Four years ago I was hanging out on the VA Beach boardwalk with some friends from my church. We were people watching and one man caught my eye. Actually, he snatched my eyeball out of my skull with his shiny electric blue biker gear. And his mohawk helmet.

He must have seen me watching, or maybe he noticed my camera, because he waved me over and asked me to take his picture.

“You want me to take your photo?” a little surprised.

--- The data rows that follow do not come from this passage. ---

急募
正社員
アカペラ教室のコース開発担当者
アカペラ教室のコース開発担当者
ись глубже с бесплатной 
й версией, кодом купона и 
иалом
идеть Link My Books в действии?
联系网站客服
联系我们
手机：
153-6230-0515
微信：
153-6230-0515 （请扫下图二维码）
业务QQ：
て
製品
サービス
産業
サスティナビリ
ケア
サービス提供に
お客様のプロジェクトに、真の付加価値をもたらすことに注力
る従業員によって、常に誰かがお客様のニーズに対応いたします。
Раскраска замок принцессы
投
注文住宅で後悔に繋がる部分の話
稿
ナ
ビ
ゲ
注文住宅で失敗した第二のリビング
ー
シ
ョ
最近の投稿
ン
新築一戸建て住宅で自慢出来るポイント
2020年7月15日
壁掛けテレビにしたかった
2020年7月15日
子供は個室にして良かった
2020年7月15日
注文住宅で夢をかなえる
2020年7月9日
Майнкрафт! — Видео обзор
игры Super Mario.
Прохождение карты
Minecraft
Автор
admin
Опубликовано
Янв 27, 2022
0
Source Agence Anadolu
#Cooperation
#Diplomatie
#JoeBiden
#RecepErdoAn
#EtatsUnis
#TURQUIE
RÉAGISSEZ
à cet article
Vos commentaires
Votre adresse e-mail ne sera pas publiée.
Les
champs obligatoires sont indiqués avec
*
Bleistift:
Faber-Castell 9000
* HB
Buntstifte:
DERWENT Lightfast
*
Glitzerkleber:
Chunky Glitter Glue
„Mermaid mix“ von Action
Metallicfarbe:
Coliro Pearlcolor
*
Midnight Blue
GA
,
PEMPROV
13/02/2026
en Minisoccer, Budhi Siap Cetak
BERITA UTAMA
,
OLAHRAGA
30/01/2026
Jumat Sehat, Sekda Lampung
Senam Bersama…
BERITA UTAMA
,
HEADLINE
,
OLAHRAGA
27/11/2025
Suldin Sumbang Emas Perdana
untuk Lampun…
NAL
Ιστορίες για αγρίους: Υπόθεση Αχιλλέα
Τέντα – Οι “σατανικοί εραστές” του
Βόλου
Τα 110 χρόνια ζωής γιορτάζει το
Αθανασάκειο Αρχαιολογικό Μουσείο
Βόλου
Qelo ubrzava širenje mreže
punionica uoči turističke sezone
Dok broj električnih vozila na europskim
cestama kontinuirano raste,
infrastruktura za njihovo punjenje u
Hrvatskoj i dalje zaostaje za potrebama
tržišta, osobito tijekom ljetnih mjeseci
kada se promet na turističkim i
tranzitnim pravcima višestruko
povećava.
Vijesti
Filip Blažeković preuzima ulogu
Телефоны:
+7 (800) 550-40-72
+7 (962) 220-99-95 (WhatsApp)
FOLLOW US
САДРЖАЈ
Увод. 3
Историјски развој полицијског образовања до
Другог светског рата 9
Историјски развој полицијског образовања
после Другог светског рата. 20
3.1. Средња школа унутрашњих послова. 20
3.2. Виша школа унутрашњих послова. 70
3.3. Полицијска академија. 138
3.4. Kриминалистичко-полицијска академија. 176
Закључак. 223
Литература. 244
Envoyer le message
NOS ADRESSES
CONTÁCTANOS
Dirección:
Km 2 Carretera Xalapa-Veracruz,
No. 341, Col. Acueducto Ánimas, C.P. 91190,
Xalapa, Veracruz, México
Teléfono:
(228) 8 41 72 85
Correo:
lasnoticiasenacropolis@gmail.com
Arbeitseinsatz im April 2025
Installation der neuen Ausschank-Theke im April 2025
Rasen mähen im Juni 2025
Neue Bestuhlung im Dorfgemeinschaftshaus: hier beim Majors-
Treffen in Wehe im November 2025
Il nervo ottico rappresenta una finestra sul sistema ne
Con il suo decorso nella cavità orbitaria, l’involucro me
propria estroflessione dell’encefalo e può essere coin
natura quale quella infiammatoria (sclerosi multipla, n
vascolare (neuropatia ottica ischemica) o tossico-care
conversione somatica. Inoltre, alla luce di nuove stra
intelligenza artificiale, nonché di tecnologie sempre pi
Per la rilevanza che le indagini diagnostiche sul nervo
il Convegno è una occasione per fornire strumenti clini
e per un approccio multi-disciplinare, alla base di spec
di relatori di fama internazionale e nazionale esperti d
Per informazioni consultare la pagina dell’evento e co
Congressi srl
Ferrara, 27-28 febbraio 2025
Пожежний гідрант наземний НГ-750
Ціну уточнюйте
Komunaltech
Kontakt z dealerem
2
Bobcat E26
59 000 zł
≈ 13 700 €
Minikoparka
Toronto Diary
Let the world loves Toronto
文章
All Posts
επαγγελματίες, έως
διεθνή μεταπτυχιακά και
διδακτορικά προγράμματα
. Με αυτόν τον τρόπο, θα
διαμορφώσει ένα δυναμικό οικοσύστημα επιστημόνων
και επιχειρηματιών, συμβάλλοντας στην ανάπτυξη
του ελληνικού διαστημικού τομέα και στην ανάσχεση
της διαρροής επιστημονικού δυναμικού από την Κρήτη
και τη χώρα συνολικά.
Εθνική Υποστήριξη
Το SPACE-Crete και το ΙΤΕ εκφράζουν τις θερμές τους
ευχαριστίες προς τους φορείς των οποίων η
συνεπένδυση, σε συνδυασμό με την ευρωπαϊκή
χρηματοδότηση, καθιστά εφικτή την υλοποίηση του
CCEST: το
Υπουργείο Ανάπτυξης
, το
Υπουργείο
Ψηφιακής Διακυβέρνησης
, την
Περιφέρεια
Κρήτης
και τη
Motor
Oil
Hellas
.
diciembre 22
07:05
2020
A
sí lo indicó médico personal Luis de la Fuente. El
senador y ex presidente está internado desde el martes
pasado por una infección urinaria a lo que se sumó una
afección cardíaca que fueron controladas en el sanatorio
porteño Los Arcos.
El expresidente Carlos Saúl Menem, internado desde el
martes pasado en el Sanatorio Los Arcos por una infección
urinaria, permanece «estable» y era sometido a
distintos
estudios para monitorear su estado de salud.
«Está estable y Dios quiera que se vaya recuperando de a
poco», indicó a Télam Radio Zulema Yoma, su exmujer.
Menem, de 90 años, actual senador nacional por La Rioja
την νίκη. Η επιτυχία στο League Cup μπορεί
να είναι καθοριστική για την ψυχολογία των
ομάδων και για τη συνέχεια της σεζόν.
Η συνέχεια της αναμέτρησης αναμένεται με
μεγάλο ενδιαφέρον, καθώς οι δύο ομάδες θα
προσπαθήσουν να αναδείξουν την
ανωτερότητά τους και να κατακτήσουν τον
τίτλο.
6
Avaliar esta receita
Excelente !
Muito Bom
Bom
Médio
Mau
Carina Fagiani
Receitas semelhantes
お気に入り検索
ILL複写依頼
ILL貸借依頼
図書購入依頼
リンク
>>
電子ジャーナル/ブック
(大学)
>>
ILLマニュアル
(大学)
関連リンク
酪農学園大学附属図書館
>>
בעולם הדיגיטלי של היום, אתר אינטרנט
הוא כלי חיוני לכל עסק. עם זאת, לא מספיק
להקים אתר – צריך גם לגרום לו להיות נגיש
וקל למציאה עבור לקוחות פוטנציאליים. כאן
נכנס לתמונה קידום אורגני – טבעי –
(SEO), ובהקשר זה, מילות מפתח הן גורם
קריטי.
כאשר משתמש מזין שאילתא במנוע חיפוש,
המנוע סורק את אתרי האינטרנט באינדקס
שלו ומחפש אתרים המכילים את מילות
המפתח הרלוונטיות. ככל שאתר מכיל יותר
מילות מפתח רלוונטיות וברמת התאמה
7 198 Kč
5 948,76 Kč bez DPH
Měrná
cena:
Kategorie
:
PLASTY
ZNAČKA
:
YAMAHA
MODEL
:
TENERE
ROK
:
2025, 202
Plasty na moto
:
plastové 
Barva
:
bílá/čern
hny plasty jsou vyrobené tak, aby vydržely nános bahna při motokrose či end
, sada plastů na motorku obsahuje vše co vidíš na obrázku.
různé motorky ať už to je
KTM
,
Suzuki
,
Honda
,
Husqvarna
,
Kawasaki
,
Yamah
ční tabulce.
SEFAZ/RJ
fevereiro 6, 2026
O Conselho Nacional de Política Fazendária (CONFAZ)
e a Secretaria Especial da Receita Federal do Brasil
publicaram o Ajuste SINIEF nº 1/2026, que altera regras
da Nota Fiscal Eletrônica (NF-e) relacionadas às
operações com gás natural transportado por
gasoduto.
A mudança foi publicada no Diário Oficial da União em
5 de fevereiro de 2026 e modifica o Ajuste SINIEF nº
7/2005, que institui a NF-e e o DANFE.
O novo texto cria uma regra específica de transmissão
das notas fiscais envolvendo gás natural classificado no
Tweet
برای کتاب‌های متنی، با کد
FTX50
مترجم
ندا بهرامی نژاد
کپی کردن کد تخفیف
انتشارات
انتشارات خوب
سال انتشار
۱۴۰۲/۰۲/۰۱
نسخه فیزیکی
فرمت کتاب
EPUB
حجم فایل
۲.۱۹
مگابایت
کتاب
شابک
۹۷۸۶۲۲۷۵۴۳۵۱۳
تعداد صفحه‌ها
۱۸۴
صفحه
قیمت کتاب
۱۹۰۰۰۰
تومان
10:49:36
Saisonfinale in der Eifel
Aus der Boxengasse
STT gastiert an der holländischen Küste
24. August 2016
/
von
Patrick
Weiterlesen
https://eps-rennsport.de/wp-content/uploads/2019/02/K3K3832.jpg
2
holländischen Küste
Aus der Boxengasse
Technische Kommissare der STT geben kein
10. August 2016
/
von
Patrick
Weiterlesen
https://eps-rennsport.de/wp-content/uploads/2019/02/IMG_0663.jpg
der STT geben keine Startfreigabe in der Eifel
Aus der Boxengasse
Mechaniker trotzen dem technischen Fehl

“Yea, man. You don’t think I’m interesting enough? I’m a 6 foot tall black man in a mohawk helmet. You should take my picture, show your friends. Then you’ll always have me around.”

Fair enough.

I took some shots, then we chatted for a while. He told me his life story, less than half of which sounded believable. But that’s how stories are. I was enjoying the conversation, then he asked me what I was doing that night and if I knew where any parties were happening. I briefly considered inviting him to our “ladies group, movie night” but figured he didn’t look like a ”Strictly Ballroom” kind of guy.

I brought it up anyway.

He politely declined.

I told him I’d let him know if I heard of anything better going on.

After I got home I browsed through the photos from our trip. When I came across Blue Biker Guy’s pics they were mostly out of focus. And he was talking. I got a kick out seeing them, but quickly forgot about them.

Four years later it was late at night, everyone was asleep and I wanted to draw. I began looking through old photos to find something. You know how images trigger memories you thought you’d buried? I really did laugh out loud when he popped up on the screen. How many people verbally demand to be remembered? It was like he was daring me to draw him.

Challenge accepted, Random Biker Dude.

I sketched his portrait that night using all of the photos, trying to get his features right with the awkward poses and blurred lines of his face. The results weren’t fabulous, but it was fun. In the weeks that followed, I found myself drawing other men with his helmet on. The sketches evolved, the mohawk disappeared, he grew a beard.

Then I decided to make a painting. The Virginia Beach Bicyclist may look nothing like the man I met four years ago, yet there’s no mistaking him when I look at the painting.

Thanks for the memories, Mohawk Man.